Monday, November 16, 2015

Eye candy


I have a grudge against photographers carrying on about their "art" and how much time it takes, what long hours they put in and so on. Oh, please. I'm a sculptor. It usually takes me more than a year to make a sculpture:  do the drawing, make the armature, create the sculpture, cast or fire it, mount and patinate it, and then finally, take photographs of it. The very final step, the photograph, is just a minute fraction of the effort of what it takes to make a sculpture, that entire year of work. And that's the same amount of work a photographer does - just that last bit - the minute, tiny bit of effort, the taking of the picture. I do respect the work of nature photographers who travel and camp out in adverse conditions to get those amazing photographs of charging elephants. I feel like they're doing something sort of comparable to what I'm doing in terms of commitment and time. But the snapshots? The sailboats and seagulls and roses and so on? No. That's eye candy and a two year old with a disposable camera could take the same picture.
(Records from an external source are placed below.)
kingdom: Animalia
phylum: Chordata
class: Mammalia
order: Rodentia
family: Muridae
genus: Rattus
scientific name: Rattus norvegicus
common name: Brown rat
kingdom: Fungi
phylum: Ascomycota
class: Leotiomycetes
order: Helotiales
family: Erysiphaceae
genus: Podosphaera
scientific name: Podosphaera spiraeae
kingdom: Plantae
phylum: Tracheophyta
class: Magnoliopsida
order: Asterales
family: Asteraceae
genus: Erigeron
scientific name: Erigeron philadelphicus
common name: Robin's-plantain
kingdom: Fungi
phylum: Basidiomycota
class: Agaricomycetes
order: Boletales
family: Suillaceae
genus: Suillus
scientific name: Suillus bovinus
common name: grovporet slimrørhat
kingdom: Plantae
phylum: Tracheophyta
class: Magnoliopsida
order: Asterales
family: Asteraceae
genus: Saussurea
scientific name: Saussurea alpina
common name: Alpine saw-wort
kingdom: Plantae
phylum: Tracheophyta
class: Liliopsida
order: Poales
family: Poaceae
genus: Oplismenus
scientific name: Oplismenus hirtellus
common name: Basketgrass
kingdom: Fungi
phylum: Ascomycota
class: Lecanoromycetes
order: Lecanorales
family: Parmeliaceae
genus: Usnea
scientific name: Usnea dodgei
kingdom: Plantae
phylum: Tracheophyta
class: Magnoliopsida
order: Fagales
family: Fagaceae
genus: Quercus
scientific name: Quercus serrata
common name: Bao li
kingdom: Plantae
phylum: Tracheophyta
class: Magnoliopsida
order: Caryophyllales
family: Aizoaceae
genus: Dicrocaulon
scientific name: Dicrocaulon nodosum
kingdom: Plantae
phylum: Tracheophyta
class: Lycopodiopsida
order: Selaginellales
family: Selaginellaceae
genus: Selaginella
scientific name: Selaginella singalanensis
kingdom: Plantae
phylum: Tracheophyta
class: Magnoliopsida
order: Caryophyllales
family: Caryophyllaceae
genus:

In the '60's, I spent a couple of years concentrating on photography. I took my camera wherever I went, shot a bazillion photographs and I have the stack of Triex contact sheets to prove it. Ultimately, I got bored with photography. It felt like a dead end for me. I realized what I really wanted to do was to learn how to draw, paint, and sculpt, and that's what I did. So here's what I think about photography. With a few exceptions (Steichen, Adams, Weston, Lange) photographs are just eye candy. Pleasant, eye-catching, basically unsatisfying and probably not good for you. If you're actually visually hungry, there's nothing in a photograph to nourish or satisfy you. I can't look at a print of a photograph for even a few solid minutes, whereas I can look at a Rembrandt for years. In a Rembrandt, there are variations and gradations of tone, textures, colors, line, shapes, forms, lights and darks. In a photo, there's none of that. Photography has no substance for me. There's basically nothing to look at. I view photos the same way at dog looks at a mirror, interested at first and then "oh, that's not even real" and then annoyed. For me, there can be no comparison between a painting and a photograph - one is interesting and the other is inherently empty.

Every day, we all see hundreds of photos and videos. They're everywhere. Everybody takes photographs - with phones and iPads as well as with cameras. Our lives have turned into one big Kodak moment. Inevitably, there's a sameness about all these photos. How many pictures have you seen of fall foliage reflected in water? sailboats on a sunny day? flowers with butterflies? old barns?  Almost all of these photos look the same. In writing, if the same idea is expressed in exactly the same way in the same language over and over again, it becomes trite. That's what all these photos are:  trite images. They are trivializations reducing what was an authentic experience into something shallow and meaningless. Instead of enhancing our lives with real content, depth and meaning, they are dulling our senses with mind-numbing repetition.

Because a photograph can be assimilated in a fraction of a second, photography is a perfect fit with 21st century culture. Anything that takes significant time and actual thought to create or appreciate is totally out of fashion, but photos are ubiquitous, the cultural version of fast food.  I call it "Easy Art" or "Art Lite" - fast and easy to create, fast and easy to assimilate. Photos are ephemeral and temporary.  Since we see so many of them, they are as disposable and unmemorable as kleenex.  I think photos almost never make it into permanent storage part of our brains; they're like all the everyday trivia that is discarded immediately. I don't think this is good for us. We're bombarded with a constant visual overload of drivel that amounts to visual pollution, in which we see hundreds of images every day, but really look at none of them. Our brains are overstimulated and undernourished; our perceptions are warped by an avalanche of cultural garbage, a diet of candy.

I'm off to the library.  I'm not taking my camera.